Smart warfare -Defence invests in AI capability

Defence has invested $10 million to help ten Australian companies develop AI and virtual reality technologies to boost training and enhance signal detection capabilities.

The companies include counter-drone specialist DroneShield, simulated medical training company Real Response and South-Australian business Simbiant, which specialises in modelling, simulation and electronic warfare.

The new Defence Innovation Hub contracts are funded under the federal government’s $32 million COVID economic stimulus package.

Defence Industry Minister Melissa Price says the contracts will help develop exciting and new AI technologies.

“Overall, these technologies have the potential to improve how our military train and operate,” she said in a statement.

Computer vision screenshot (supplied by DroneShield)

Radio frequency detection

The biggest contract, worth $2.2 million, went to Simbiant, which is developing an AI-based radio frequency generation, detection, characterisation and classification system.

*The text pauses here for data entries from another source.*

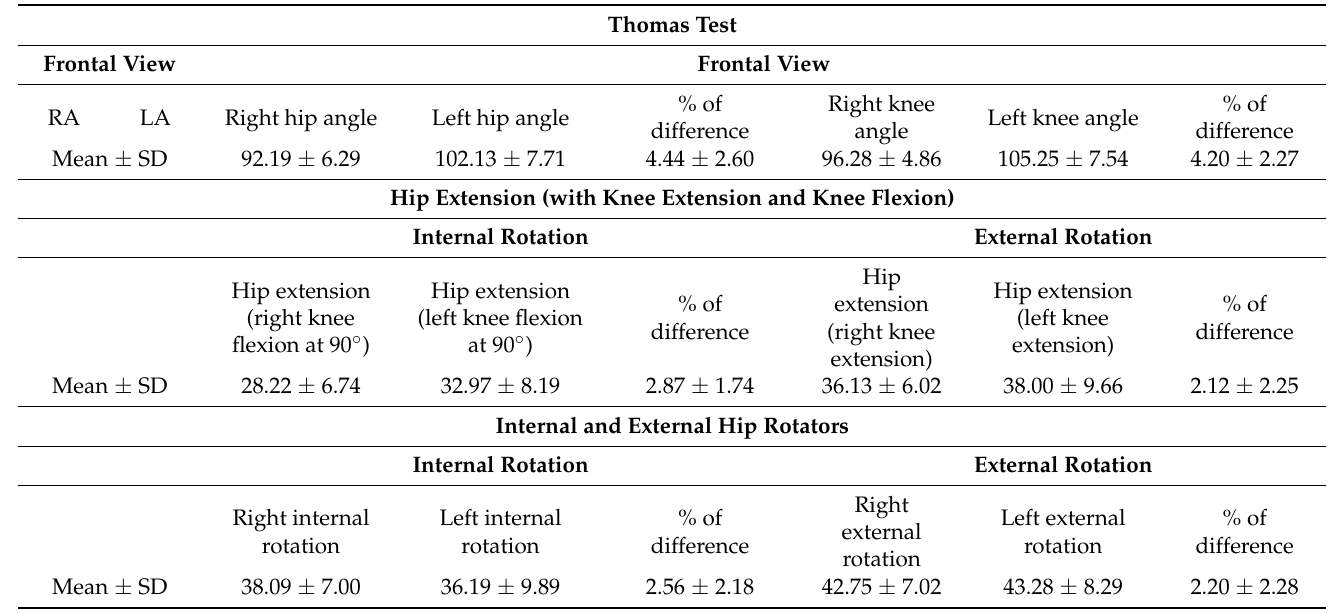
Table 2. Thomas test, hip extension (with knee extension and knee flexion), and internal and external hip rotators assessment. Thomas Test Frontal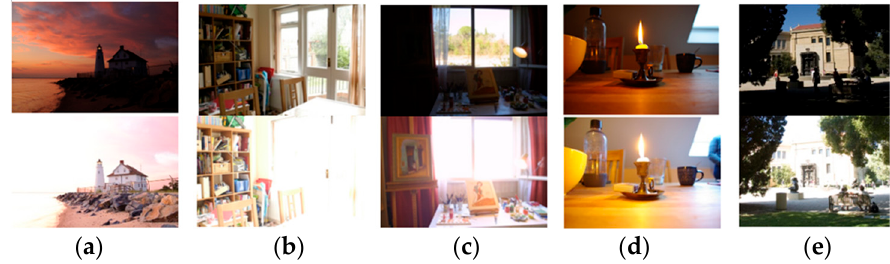
Figure 4. Among them, three groups (Figure 4a–c) were multi-exposure image sequences of static scenes, and the other two groups (Figure 4d,e) were multi-exposure image sequences of dynamic scenes. Figures 5–9 show subjective evaluations of our method.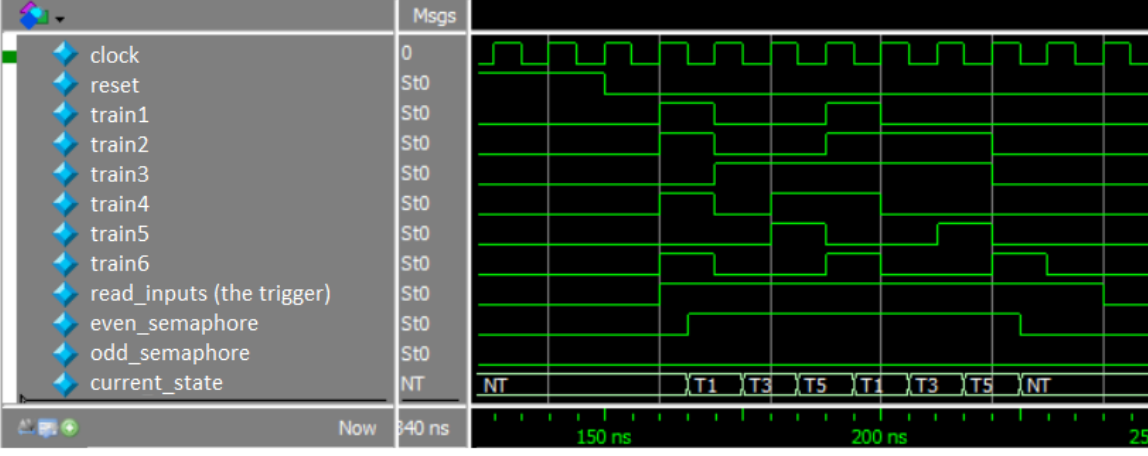
Figure 11. Screenshot from the Modelsim simulation of the digital railway management design. Each group of input stimuli used in the data sequences incorporates six bits, one for each train. A value of one means that the train in question is requesting to enter the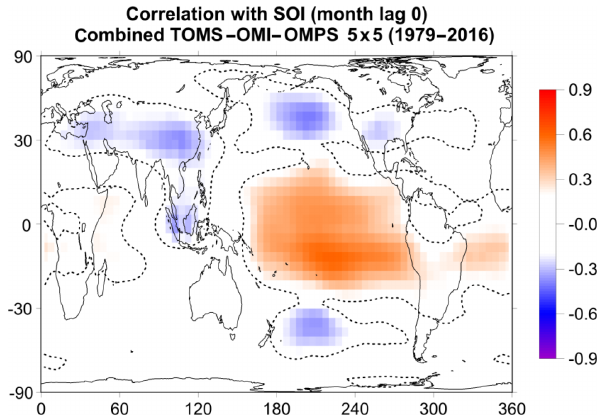
Figure A1. Map of correlation coefficients between total ozone from TOMS–OMI–OMPS satellite data and SOI for the whole period 1979– 2016, after removing variability related to the seasonal cycle, QBO, and solar cycle. The dotted line binds the regions where the correlation coefficients are statistically significant at the 99% confidence level ( t test). Only correlation coefficients above or below ± 0 . 2 are shown. Ozone data for the period 1991–1993 after the Mt Pinatubo eruption were not used in the correlation analysis to avoid any data contamination by the volcanic aerosols.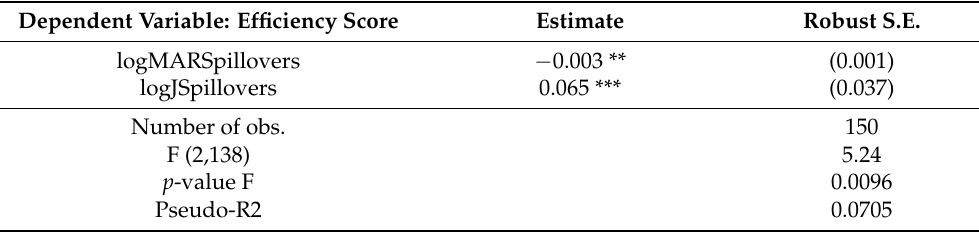
Table 6. Fixed Effect regression: all countries 2002–2017. Dependent Variable: Efficiency Score Estimate Robust S.E.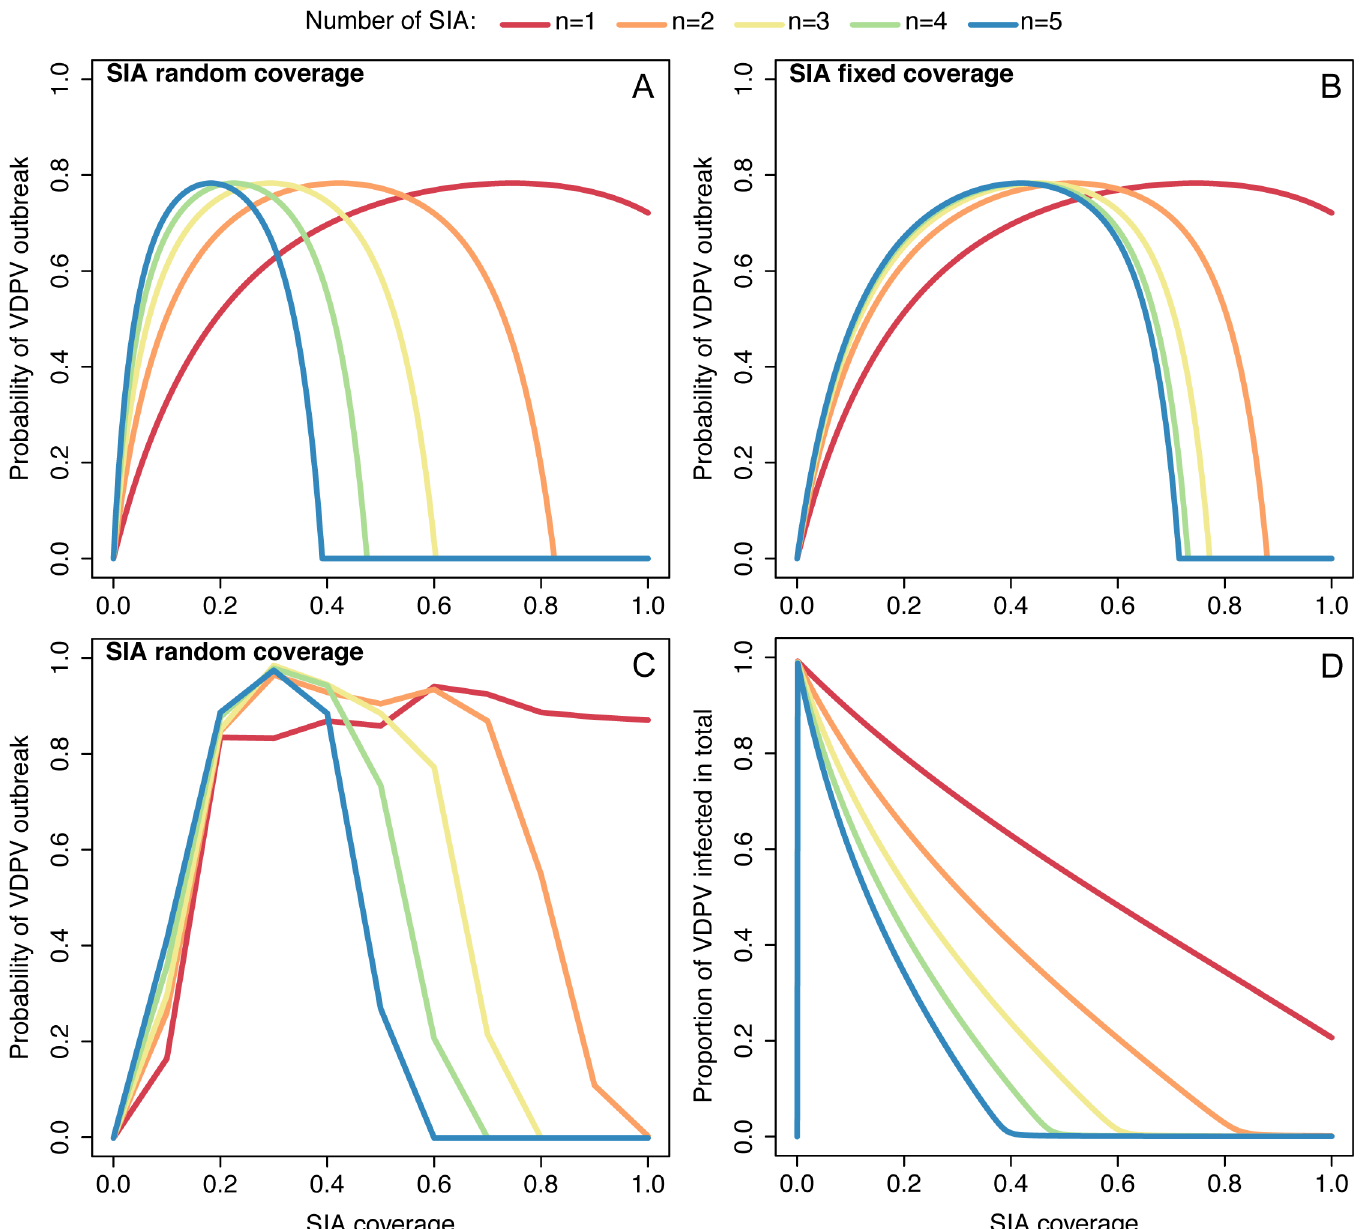
Fig 2. Probability of VDPV outbreak as a function of SIA coverage for scenarios with no routine immunisation. (A) Results for the analytical model assuming that each SIA reaches the same proportion of the population consisting of randomly chosen individuals at each round (SIA random coverage). (B) Results for the analytical model assuming that SIAs reach the same individuals at each round (SIA fixed coverage) with secondary spread of Sabin virus to the “ missed ” group. (C) Results for the stochastic dynamic model assuming SIA random coverage. (D) Proportion of individuals infected with VDPV (outbreak size) for the analytical model assuming SIA random coverage. The colours correspond to different number of SIAs. The simulations assume σ = 5, which corresponds for example to a population of 10,000 individuals and a probability of Sabin reversion to VDPV of ρ = 5×10 − 4 . A sensitivity analysis to the value of σ is provided in Fig B in S1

Fellow South Australian company Lumination has been awarded $1.9 million contract to develop an immersive platform that uses virtual reality to provide realistic training experiences.

DroneShield received a $945,000 contract for a phase 2 prototyping project to develop a software system capable of detecting and relaying unknown signals from multiple feeds directly to an operator in a virtual reality environment.

The project will leverage AI-enabled computer vision search and sensor fusion technologies to generate target data for future use.

DroneShield CEO Oleg Vornik with Melissa Price (supplied image)

CEO Oleg Vornik said the fuding will push the envelope of what’s possible with AI for the company’s military and government work.

“The project enables deeper collaboration with Australian defence to leapfrog our AI capabilities in the computer-vision, sensor-fusion and command and control domains,” he said in a statement to the ASX.

Droneshield  is currently delivering a $3.8 million Electronic Warfare project as part of its collaboration with the Australian military and the Defence Innovation Hub grant opened a new sovereign industrial capability front, Mr Vornik said.

Victorian company Real Response was awarded a $669,000 contract to develop a realistic medical training simulator using AI which can adjust the difficulty of medial scenarios by measuring stress in trainees.